In my tostada recipe I specified leftover chicken, but today there are no leftovers, so I’m making the chicken from scratch. This is a pretty easy recipe. Tinga de Pollo means spicy stewed chicken. I marinade it first for added tenderness and flavor, then stew it in the marinade.The marinade uses the green and red colors of the Mexican flag.

If you cook it and leave it in the sauce overnight, it is even better since the flavors have developed and soaked into the chicken.

Tacos are excellent served with cilantro, lettuce, fresh tomatoes, and avocado in a fresh tortilla that is bent and heated on a comal until it holds it shape.

Makes enough chicken for 10 tacos or tostadas

3 chicken breast halves, trimmed of fat and chopped

juice of 1 lime

1 cup cilantro

¼ tsp olive oil

1 tsp cumin

1 tsp chipotle powder

1 tsp salt

7-oz can salsa (I use Herdez salsa ranchera)

1 cup diced tomatoes with green chile (use fresh Roma tomatoes and a jalapeño OR a can of diced tomatoes with green chile)

Mix all ingredients and let marinate for several hours.
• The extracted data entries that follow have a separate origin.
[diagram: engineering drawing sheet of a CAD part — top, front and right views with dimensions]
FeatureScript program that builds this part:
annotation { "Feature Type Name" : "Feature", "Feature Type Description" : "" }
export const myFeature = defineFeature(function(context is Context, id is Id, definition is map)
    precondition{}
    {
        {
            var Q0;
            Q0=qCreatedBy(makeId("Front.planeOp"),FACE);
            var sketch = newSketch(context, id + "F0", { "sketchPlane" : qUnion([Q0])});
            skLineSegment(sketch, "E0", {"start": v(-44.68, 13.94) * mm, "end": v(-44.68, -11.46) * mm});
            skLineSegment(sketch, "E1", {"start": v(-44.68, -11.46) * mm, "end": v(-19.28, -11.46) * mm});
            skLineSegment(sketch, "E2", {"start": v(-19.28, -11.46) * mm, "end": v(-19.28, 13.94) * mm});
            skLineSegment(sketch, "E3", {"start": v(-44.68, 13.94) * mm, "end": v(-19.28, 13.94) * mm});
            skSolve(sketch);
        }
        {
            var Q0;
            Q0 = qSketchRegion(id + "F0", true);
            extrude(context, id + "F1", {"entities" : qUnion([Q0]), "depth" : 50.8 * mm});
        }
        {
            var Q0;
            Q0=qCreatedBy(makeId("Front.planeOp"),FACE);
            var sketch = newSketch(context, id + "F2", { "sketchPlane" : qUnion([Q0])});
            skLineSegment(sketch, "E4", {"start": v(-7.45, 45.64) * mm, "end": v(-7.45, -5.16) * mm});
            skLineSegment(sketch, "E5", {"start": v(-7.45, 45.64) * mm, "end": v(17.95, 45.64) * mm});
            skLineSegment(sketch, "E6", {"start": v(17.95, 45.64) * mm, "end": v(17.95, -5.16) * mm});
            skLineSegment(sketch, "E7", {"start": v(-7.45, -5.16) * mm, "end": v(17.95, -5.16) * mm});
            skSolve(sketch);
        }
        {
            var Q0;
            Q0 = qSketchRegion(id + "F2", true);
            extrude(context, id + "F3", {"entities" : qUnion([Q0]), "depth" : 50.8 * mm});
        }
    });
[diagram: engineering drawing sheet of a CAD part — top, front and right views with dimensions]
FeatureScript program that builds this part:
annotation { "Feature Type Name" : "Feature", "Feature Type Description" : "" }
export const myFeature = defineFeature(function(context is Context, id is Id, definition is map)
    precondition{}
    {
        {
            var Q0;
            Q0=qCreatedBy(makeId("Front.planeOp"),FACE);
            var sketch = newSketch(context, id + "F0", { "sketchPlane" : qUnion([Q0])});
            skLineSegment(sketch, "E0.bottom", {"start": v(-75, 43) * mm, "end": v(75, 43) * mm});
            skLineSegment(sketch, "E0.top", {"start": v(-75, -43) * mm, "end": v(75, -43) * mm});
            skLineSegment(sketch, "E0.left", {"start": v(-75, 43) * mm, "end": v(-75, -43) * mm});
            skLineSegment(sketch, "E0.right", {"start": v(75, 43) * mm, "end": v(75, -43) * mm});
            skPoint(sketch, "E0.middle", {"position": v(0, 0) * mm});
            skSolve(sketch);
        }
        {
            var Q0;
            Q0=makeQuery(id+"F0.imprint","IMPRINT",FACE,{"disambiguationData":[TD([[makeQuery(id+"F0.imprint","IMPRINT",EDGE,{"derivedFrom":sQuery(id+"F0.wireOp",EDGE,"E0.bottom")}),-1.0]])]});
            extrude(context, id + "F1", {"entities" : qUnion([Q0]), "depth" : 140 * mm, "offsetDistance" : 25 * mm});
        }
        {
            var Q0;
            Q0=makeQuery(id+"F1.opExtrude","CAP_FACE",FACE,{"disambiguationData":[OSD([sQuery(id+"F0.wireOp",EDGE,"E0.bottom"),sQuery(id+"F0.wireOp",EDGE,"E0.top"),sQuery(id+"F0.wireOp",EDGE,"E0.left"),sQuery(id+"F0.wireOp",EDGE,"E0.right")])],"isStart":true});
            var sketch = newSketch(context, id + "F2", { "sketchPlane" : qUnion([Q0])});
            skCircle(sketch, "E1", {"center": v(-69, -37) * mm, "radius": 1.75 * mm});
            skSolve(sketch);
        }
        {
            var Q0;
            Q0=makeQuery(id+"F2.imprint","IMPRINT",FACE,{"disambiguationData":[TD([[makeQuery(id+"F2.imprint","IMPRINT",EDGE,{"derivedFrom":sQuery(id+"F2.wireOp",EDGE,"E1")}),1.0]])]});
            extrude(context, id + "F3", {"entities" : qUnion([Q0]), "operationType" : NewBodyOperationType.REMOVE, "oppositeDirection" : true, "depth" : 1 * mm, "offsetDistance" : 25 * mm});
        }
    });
Add 1/4 cup water. Cook chicken in marinade in a skillet until chicken is cooked through, about 10 minutes. Discard cooked cilantro. Serve in tacos or tostadas.I also tried this recipe without cutting up the chicken, just marinating it for several hours with slits cut in the breast, then barbecuing it. It came out juicy and spicy flavorful! Even better, I briefly stewed shredded leftover barbecued chicken in the marinade and made tacos de tinga de pollo asada from them.